Our Commercial Lines business continues to reap the rewards of past efforts to price and position our product to accept significant growth. In a derivative version of the line “build it and they will come,” this part of our business is now a big contributor to overall results. For the quarter, 15% growth and an 83.2 combined ratio is quite a combination, and while we expect profitability results to trend over time toward outcomes more consistent with our pricing expectations, the premium growth and the positive build in policies in force are all very welcome.




Our fully taxable equivalent total return for the quarter was 1.1%, trailing the comparable result from last year by 30 basis points. While we remain as uncertain as many regarding the future timing and degree of interest rate movement, we have maintained a very short duration in our fixed-income portfolio, and look forward to significant extension if and when the time is appropriate.

Our capital position ended the quarter in a very strong position, boosted in part by our $400 million debt issuance in January, and well prepared for the now-closed ARX transaction. Our next quarter and interim monthly reporting will reflect the control position in ARX, the parent company of ASI, with disclosures highlighting the Property results. We expect to prototype the format at our May investor meeting.

Internal technology efforts are always numerous, but a particularly notable delivery in the quarter was a significant phase of our unified quoting experience platform, whereby consumers will now have a single quoting experience regardless of the device of choice - laptop, desktop, phone, or tablet.  The subtleties of the consumer quoting experience and correlation to ultimate conversion are very significant, and this technology will provide us even greater responsiveness to our findings and increased testing capabilities than its predecessors.

This was the last quarter that Brian Domeck served as our CFO, as he moves toward retirement this month. While the opportunity to have very healthy movement in the senior management group is in fact welcome, there is no doubt Brian has been a great CFO and great colleague for me over the last eight years and we wish him all the best going forward.
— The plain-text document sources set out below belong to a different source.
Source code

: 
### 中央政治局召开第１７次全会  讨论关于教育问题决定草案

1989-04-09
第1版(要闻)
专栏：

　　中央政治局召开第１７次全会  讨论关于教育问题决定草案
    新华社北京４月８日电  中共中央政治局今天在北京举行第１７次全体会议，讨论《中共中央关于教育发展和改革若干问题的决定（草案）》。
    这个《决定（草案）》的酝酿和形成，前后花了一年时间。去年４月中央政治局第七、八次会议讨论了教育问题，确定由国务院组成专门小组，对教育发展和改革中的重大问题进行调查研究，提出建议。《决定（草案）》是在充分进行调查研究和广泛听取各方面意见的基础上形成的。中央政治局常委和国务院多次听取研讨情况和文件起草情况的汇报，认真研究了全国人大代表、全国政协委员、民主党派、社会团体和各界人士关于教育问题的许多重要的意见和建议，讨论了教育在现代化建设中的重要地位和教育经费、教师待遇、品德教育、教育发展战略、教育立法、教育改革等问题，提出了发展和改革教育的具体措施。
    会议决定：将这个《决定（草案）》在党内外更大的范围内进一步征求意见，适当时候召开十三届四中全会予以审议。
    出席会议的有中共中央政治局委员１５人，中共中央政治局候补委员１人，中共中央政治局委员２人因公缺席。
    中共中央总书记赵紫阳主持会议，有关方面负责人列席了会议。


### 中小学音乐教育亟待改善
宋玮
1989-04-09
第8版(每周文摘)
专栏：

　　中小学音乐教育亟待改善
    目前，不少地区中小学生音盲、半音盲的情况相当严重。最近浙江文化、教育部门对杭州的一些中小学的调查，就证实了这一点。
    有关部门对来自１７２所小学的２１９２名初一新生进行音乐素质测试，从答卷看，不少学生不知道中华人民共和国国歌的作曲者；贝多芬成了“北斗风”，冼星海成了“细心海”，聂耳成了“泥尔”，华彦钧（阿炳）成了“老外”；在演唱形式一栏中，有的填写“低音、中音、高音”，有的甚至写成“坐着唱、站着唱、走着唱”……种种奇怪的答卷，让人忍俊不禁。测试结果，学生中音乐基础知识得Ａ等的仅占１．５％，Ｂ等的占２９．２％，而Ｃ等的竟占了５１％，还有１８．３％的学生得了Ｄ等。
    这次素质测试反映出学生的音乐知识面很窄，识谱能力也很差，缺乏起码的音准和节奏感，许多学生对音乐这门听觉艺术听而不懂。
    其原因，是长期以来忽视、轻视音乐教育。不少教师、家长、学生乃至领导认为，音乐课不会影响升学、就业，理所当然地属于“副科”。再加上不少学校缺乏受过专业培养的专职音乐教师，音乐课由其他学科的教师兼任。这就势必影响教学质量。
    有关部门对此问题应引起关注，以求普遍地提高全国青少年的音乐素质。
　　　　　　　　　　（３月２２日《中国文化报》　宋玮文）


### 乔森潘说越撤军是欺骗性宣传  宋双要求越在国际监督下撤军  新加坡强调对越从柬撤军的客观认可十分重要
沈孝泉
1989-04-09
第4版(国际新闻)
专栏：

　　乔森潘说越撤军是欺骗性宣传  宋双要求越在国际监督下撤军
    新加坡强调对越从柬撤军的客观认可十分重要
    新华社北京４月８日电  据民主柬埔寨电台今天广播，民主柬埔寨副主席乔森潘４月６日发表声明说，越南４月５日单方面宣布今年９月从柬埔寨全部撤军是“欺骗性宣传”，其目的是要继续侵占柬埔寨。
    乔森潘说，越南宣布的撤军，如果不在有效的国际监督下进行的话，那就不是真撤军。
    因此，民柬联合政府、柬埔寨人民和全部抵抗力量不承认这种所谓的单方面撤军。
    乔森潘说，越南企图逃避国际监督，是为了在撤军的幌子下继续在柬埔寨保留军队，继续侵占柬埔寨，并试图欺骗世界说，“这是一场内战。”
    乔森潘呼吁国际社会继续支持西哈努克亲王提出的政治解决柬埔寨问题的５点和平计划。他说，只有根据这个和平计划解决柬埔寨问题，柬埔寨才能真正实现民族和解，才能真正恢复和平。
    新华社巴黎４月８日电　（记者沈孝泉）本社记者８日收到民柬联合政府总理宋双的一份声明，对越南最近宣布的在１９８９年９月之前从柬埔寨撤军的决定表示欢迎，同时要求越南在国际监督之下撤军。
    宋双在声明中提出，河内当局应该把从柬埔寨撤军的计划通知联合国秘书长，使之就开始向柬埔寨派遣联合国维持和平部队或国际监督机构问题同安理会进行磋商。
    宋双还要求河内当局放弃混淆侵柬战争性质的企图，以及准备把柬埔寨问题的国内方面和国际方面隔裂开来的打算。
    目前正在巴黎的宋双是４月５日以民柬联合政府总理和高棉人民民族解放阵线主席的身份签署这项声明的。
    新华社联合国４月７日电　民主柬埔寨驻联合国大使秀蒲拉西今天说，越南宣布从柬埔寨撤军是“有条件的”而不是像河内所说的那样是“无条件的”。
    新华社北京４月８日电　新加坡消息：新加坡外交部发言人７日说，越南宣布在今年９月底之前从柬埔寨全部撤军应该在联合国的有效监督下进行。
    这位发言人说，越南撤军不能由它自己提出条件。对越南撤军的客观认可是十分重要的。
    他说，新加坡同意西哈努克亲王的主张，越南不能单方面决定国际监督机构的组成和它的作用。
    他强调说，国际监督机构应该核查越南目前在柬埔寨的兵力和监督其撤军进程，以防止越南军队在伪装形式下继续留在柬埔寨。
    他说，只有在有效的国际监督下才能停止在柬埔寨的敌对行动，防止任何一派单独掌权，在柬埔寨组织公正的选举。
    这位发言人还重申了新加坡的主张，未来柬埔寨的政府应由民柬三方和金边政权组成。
It is always a plus to start the year off well and the first quarter, as much as any, presents its share of challenges. I like where we are and our start. I’m looking for confirmation of retention trends behaving as we expect, Agency auto improvements, and continued execution on our Destination Strategy. Combined with strong operational measures, we have every reason to feel the rest of the year could be a strong build from here.